2. Individual insurance market affordability: Premium subsidies should be expanded and increased such as removing the 400% Federal Poverty Level cap for premium tax credits to boost enrollment and offset premium hikes. Incentivizing more healthy people to purchase insurance on the PPACA marketplace strengthens the individual insurance market.

3. Stabilize the marketplace: The federal government should take several steps to stabilize the PPACA marketplace, including adoption of a permanent reinsurance program and rollback of proposals to sell health plans that do not comply with PPACA regulations such as limited-duration plans. The reinsurance program provides financial protection to health plans with high-cost enrollees. Noncompliant health plans segment the risk pool and drive premiums for compliant marketplace plans higher.

4. Outreach, consumer assistance, and education funding: In 2017 and 2018, the federal government slashed funding for the PPACA's Navigator program and other efforts to provide education, outreach, and enrollment assistance. Federal, state and local agencies should fund initiatives to promote the PPACA's coverage options. These efforts should target people who are eligible for Medicaid or premium tax credits but are not enrolled in PPACA coverage.

5. Enrollment mechanisms: To increase patient participation in PPACA coverage, federal and state marketplace officials should strengthen enrollment mechanisms such as developing auto-enrollment programs, levying penalties for failure to enroll upon eligibility, and adopting an individual mandate.

6. Medicaid expansion: The expansion of Medicaid coverage to more adults in 36 states has increased access to care significantly, with more than 12 million newly eligible adults covered by Medicaid in September 2017. Medicaid should not be expanded with counterproductive conditions such as onerous work requirements that prompt patients to disenroll.
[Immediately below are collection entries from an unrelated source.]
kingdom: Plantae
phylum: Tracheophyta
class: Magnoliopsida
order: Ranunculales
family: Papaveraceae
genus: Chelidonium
7. Public option: Congress should craft a public insurance plan to increase competition in the individual marketplace. For example, Sens. Tim Kaine (D-Virginia) and Michael Bennet (D-Colorado) have proposed "Medicare X," which would give PPACA marketplace enrollees a public insurance offering based on Medicare's provider network and reimbursement policies. Medicare X would have an expanded benefit package including services such as maternity and pediatric care.

PPACA by the numbers
 

The ACP says the health law has posted promising numbers:

  • With Medicaid expansion states leading the advance, the country's uninsured rate hit a historic low in 2016, dipping to 8.8%.
     
  • In 2017 and early 2018, the uninsured rate held steady at 8.8%.
     
  • About 10.6 million people selected or reenrolled in a 2018 health plan through the PPACA marketplace.
     
  • In September 2017, more than 12 million newly eligible people received health coverage through Medicaid expansion.

Christopher Cheney is the CMO editor at HealthLeaders.


KEY TAKEAWAYS

The country's uninsured rate hit a historic low in 2016—two years after the launch of the PPACA health plan marketplace for individual and family coverage.

Bolstering the PPACA is an essential step toward achieving universal health coverage, the American College of Physicians says.

Proposals to strengthen the PPACA include increasing affordability, stabilizing the PPACA health plan marketplace, and expanding Medicaid nationwide.